* _WHAT YOU HAVE TO DO_
Each entry needs to be reproduced verbatim.

* _WORKING DATA_

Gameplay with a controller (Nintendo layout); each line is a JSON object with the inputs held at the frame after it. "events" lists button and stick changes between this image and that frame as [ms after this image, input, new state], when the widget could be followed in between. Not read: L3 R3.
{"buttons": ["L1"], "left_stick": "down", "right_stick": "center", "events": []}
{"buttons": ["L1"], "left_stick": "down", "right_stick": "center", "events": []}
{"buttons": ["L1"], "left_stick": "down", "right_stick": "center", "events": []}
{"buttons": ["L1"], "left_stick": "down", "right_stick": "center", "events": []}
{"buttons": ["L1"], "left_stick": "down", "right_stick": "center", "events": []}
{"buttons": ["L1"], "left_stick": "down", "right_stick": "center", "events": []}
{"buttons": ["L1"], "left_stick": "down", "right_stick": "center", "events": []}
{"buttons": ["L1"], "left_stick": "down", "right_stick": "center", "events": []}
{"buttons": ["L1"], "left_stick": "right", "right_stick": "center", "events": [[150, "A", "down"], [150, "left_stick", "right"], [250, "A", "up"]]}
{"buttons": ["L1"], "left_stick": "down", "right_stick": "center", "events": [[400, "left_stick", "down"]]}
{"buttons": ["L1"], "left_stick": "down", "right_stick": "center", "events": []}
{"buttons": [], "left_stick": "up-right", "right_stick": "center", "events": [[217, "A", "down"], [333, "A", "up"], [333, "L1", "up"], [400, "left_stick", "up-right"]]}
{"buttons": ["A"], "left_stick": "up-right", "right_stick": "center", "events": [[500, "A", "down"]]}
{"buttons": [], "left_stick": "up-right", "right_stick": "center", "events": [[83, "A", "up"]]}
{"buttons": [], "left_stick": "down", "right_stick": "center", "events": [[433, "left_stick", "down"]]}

* _RESPONSE TO THIS TASK_
Gameplay with a controller (Nintendo layout); each line is a JSON object with the inputs held at the frame after it. "events" lists button and stick changes between this image and that frame as [ms after this image, input, new state], when the widget could be followed in between. Not read: L3 R3.
{"buttons": ["L1"], "left_stick": "down", "right_stick": "center", "events": []}
{"buttons": ["L1"], "left_stick": "down", "right_stick": "center", "events": []}
{"buttons": ["L1"], "left_stick": "down", "right_stick": "center", "events": []}
{"buttons": ["L1"], "left_stick": "down", "right_stick": "center", "events": []}
{"buttons": ["L1"], "left_stick": "down", "right_stick": "center", "events": []}
{"buttons": ["L1"], "left_stick": "down", "right_stick": "center", "events": []}
{"buttons": ["L1"], "left_stick": "down", "right_stick": "center", "events": []}
{"buttons": ["L1"], "left_stick": "down", "right_stick": "center", "events": []}
{"buttons": ["L1"], "left_stick": "right", "right_stick": "center", "events": [[150, "A", "down"], [150, "left_stick", "right"], [250, "A", "up"]]}
{"buttons": ["L1"], "left_stick": "down", "right_stick": "center", "events": [[400, "left_stick", "down"]]}
{"buttons": ["L1"], "left_stick": "down", "right_stick": "center", "events": []}
{"buttons": [], "left_stick": "up-right", "right_stick": "center", "events": [[217, "A", "down"], [333, "A", "up"], [333, "L1", "up"], [400, "left_stick", "up-right"]]}
{"buttons": ["A"], "left_stick": "up-right", "right_stick": "center", "events": [[500, "A", "down"]]}
{"buttons": [], "left_stick": "up-right", "right_stick": "center", "events": [[83, "A", "up"]]}
{"buttons": [], "left_stick": "down", "right_stick": "center", "events": [[433, "left_stick", "down"]]}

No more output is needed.